There are, perhaps, a few hints here and there of the original tale of lycanthropy – under hypnosis, Zorn recalls being like “an evil demon of the forest, lusting to kill” and at the climax Elizabeth slashes at Carl’s face leaving claw-like marks. But Demons of the Mind eschews the supernatural in favour of a psychological Gothic the likes of which Hammer had never tried before. There’s a touch of the Nigel Kneales about the script with its clash between rationalism (the new-fangled psychoanalysis practiced by Falkenberg with his strange machinery) and superstition (Zorn’s stubborn belief in a curse and the holy man’s fearmongering), Depressingly it’s the latter that wins the day, Zorn’s scientific methods dying with him while Zorn meets his end at the pint of a fiery cross.

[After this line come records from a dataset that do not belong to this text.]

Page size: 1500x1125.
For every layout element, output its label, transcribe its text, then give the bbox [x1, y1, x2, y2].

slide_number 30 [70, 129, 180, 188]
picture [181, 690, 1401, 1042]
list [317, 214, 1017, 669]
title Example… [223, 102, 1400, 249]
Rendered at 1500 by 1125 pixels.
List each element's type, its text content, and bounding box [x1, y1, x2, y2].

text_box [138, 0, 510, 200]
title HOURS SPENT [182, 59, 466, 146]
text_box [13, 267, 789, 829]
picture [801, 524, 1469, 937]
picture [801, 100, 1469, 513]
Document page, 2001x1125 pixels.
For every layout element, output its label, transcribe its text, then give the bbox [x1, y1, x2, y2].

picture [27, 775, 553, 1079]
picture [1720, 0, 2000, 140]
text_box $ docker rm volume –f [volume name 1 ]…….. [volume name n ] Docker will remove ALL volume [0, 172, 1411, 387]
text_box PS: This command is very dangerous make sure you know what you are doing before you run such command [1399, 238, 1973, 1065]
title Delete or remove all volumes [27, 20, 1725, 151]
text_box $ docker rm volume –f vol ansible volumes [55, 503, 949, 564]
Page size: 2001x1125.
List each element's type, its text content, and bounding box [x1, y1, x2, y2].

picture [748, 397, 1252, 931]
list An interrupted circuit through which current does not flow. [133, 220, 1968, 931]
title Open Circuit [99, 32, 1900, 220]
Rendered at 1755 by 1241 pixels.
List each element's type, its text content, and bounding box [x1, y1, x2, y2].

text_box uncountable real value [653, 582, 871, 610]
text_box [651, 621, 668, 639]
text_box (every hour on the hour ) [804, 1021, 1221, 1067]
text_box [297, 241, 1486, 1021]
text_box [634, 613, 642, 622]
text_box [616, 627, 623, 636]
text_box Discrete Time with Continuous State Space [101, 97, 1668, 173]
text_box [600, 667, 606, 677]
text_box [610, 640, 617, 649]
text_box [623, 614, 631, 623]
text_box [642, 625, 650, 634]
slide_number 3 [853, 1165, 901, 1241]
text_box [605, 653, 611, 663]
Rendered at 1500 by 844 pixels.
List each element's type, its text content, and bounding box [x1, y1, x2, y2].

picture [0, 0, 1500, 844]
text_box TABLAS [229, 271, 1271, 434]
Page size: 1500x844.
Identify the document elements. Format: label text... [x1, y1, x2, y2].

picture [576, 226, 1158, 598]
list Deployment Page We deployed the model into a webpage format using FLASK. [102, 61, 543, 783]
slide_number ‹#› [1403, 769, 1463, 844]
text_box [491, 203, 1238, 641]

This is all intriguing stuff, written in Wicking’s typically intelligent if occasionally hard-to-fathom style. It’s not a completely successful experiment but it’s a thoughtful and bold one. It’s let down – often quite badly – by Robert Hardy and Patrick Magee who seem to be locked in a struggle to see who can chew the most scenery in the shortest amount of time. Even the rantings of Michael Hordern’s wild-eyed, fire and brimstone religious zealot – himself in the grip of a very different kind of madness – seem restrained by comparison. But the ideas survive their mangling by the leading actors (the younger leads, Hills, Briant and Jones, the former Manfred Mann signer and veteran of Sykes’ surreal short film The Committee in 1968 and Peter Watkins’ Privilege (1967), are better) and with Syke’s often dreamlike direction, beautifully photographed by Arthur Grant, Demons of the Mind has a dark fairy-tale quality about it.

Demons of the Mind would be the last score written for Hammer by Harry Robinson, Under the name Lord Rockingham, he’d subjected the world to the hideous 1958 novelty song Hoots Mon before working as a musical director on British TV pops shows Six-Five Special (1957-1958) and Oh Boy! (1958-1959). He started working with Hammer in 1968 with the main title theme for the television series Journey to the Unknown and composed five film scores for them – Countess Dracula (1971) all of the “Karnstein Trilogy” (The Vampire Lovers (1970), Lust for a Vampire (1971) and Twins of Evil (1971)) and Demons of the Mind which he always maintained was his favourite. It found him experimenting with instrumentation, using an early model Moog synthesizer for some of the eerier passages.

Perhaps inevitably, British Hammer’s distributors EMI hated Demons of the Mind and probably didn’t understand it. They begrudgingly gave it only a limited theatrical outing in the UK where it was incongruously paired with Jim O’Connolly’s trashy but fun Tower of Evil (1972) – it opened in the States with Hammer’s psychological thriller Fear in the Night (1972).